Records taken from a collection
════════════════

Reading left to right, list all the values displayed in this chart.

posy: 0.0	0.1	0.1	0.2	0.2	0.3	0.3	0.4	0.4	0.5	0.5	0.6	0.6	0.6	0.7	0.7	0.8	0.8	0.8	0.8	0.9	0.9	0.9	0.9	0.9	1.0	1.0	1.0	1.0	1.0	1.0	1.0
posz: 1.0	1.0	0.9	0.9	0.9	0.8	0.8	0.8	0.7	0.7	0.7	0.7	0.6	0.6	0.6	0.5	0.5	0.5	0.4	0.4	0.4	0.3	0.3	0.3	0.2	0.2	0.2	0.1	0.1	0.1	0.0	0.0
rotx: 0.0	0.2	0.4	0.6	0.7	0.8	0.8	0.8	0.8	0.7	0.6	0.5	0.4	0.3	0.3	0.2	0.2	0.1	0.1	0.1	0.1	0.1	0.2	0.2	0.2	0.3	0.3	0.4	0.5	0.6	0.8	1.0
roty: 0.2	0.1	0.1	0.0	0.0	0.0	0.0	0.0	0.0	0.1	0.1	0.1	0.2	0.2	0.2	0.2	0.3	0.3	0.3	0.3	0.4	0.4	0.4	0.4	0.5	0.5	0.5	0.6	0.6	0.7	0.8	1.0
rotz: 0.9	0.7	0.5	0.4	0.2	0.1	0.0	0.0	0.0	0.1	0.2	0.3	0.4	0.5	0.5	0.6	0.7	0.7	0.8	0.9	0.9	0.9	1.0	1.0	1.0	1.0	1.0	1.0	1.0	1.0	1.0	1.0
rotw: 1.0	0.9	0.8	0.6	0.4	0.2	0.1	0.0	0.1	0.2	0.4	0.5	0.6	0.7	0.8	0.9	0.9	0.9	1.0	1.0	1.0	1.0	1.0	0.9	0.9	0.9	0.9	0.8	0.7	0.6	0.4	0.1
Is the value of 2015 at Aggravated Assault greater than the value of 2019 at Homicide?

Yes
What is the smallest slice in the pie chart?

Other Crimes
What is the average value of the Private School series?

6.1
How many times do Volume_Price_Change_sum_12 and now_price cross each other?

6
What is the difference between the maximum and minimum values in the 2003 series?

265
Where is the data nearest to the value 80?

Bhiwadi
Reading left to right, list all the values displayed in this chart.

════════════════

Work required. Copy every one of the records above, reproducing each line without any change.

Result.
Reading left to right, list all the values displayed in this chart.

posy: 0.0	0.1	0.1	0.2	0.2	0.3	0.3	0.4	0.4	0.5	0.5	0.6	0.6	0.6	0.7	0.7	0.8	0.8	0.8	0.8	0.9	0.9	0.9	0.9	0.9	1.0	1.0	1.0	1.0	1.0	1.0	1.0
posz: 1.0	1.0	0.9	0.9	0.9	0.8	0.8	0.8	0.7	0.7	0.7	0.7	0.6	0.6	0.6	0.5	0.5	0.5	0.4	0.4	0.4	0.3	0.3	0.3	0.2	0.2	0.2	0.1	0.1	0.1	0.0	0.0
rotx: 0.0	0.2	0.4	0.6	0.7	0.8	0.8	0.8	0.8	0.7	0.6	0.5	0.4	0.3	0.3	0.2	0.2	0.1	0.1	0.1	0.1	0.1	0.2	0.2	0.2	0.3	0.3	0.4	0.5	0.6	0.8	1.0
roty: 0.2	0.1	0.1	0.0	0.0	0.0	0.0	0.0	0.0	0.1	0.1	0.1	0.2	0.2	0.2	0.2	0.3	0.3	0.3	0.3	0.4	0.4	0.4	0.4	0.5	0.5	0.5	0.6	0.6	0.7	0.8	1.0
rotz: 0.9	0.7	0.5	0.4	0.2	0.1	0.0	0.0	0.0	0.1	0.2	0.3	0.4	0.5	0.5	0.6	0.7	0.7	0.8	0.9	0.9	0.9	1.0	1.0	1.0	1.0	1.0	1.0	1.0	1.0	1.0	1.0
rotw: 1.0	0.9	0.8	0.6	0.4	0.2	0.1	0.0	0.1	0.2	0.4	0.5	0.6	0.7	0.8	0.9	0.9	0.9	1.0	1.0	1.0	1.0	1.0	0.9	0.9	0.9	0.9	0.8	0.7	0.6	0.4	0.1
Is the value of 2015 at Aggravated Assault greater than the value of 2019 at Homicide?

Yes
What is the smallest slice in the pie chart?

Other Crimes
What is the average value of the Private School series?

6.1
How many times do Volume_Price_Change_sum_12 and now_price cross each other?

6
What is the difference between the maximum and minimum values in the 2003 series?

265
Where is the data nearest to the value 80?

Bhiwadi
Reading left to right, list all the values displayed in this chart.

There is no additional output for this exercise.